╭─ Records for the task

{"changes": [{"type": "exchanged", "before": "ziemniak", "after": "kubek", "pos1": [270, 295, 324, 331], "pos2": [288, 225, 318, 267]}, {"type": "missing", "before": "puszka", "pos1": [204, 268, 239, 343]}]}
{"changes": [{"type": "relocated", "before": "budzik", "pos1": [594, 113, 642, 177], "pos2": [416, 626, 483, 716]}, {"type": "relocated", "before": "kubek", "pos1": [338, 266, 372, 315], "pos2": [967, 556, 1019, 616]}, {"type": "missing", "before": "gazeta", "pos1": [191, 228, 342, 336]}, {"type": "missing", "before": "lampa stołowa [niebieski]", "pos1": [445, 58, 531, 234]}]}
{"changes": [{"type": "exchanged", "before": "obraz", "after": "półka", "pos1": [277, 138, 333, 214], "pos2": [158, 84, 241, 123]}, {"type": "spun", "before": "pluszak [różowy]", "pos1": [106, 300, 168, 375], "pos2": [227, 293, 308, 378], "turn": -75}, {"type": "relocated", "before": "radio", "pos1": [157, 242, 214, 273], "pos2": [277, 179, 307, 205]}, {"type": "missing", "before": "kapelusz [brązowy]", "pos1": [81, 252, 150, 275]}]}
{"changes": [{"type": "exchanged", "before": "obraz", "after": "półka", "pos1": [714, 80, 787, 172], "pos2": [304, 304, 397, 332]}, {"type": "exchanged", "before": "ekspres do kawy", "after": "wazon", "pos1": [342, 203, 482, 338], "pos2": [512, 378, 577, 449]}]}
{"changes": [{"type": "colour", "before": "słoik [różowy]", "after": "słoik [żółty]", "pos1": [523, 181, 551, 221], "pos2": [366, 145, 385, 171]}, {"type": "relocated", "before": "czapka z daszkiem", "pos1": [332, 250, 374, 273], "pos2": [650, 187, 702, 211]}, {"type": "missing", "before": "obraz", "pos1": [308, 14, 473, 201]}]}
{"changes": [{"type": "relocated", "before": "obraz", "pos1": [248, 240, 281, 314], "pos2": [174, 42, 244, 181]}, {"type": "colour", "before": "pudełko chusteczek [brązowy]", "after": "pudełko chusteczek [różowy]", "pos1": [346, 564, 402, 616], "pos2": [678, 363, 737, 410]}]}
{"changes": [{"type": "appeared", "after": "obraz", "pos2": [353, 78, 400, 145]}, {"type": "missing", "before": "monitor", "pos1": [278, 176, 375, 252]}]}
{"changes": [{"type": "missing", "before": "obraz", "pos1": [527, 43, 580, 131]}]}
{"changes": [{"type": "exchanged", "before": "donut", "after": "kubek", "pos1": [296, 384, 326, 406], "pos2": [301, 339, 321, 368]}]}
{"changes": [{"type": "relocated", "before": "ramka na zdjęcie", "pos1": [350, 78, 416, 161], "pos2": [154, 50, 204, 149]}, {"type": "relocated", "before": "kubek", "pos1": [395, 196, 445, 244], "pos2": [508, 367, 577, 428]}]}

╰─

Activity:
The records above should all be quoted exactly, please.

Exercise solution:
{"changes": [{"type": "exchanged", "before": "ziemniak", "after": "kubek", "pos1": [270, 295, 324, 331], "pos2": [288, 225, 318, 267]}, {"type": "missing", "before": "puszka", "pos1": [204, 268, 239, 343]}]}
{"changes": [{"type": "relocated", "before": "budzik", "pos1": [594, 113, 642, 177], "pos2": [416, 626, 483, 716]}, {"type": "relocated", "before": "kubek", "pos1": [338, 266, 372, 315], "pos2": [967, 556, 1019, 616]}, {"type": "missing", "before": "gazeta", "pos1": [191, 228, 342, 336]}, {"type": "missing", "before": "lampa stołowa [niebieski]", "pos1": [445, 58, 531, 234]}]}
{"changes": [{"type": "exchanged", "before": "obraz", "after": "półka", "pos1": [277, 138, 333, 214], "pos2": [158, 84, 241, 123]}, {"type": "spun", "before": "pluszak [różowy]", "pos1": [106, 300, 168, 375], "pos2": [227, 293, 308, 378], "turn": -75}, {"type": "relocated", "before": "radio", "pos1": [157, 242, 214, 273], "pos2": [277, 179, 307, 205]}, {"type": "missing", "before": "kapelusz [brązowy]", "pos1": [81, 252, 150, 275]}]}
{"changes": [{"type": "exchanged", "before": "obraz", "after": "półka", "pos1": [714, 80, 787, 172], "pos2": [304, 304, 397, 332]}, {"type": "exchanged", "before": "ekspres do kawy", "after": "wazon", "pos1": [342, 203, 482, 338], "pos2": [512, 378, 577, 449]}]}
{"changes": [{"type": "colour", "before": "słoik [różowy]", "after": "słoik [żółty]", "pos1": [523, 181, 551, 221], "pos2": [366, 145, 385, 171]}, {"type": "relocated", "before": "czapka z daszkiem", "pos1": [332, 250, 374, 273], "pos2": [650, 187, 702, 211]}, {"type": "missing", "before": "obraz", "pos1": [308, 14, 473, 201]}]}
{"changes": [{"type": "relocated", "before": "obraz", "pos1": [248, 240, 281, 314], "pos2": [174, 42, 244, 181]}, {"type": "colour", "before": "pudełko chusteczek [brązowy]", "after": "pudełko chusteczek [różowy]", "pos1": [346, 564, 402, 616], "pos2": [678, 363, 737, 410]}]}
{"changes": [{"type": "appeared", "after": "obraz", "pos2": [353, 78, 400, 145]}, {"type": "missing", "before": "monitor", "pos1": [278, 176, 375, 252]}]}
{"changes": [{"type": "missing", "before": "obraz", "pos1": [527, 43, 580, 131]}]}
{"changes": [{"type": "exchanged", "before": "donut", "after": "kubek", "pos1": [296, 384, 326, 406], "pos2": [301, 339, 321, 368]}]}
{"changes": [{"type": "relocated", "before": "ramka na zdjęcie", "pos1": [350, 78, 416, 161], "pos2": [154, 50, 204, 149]}, {"type": "relocated", "before": "kubek", "pos1": [395, 196, 445, 244], "pos2": [508, 367, 577, 428]}]}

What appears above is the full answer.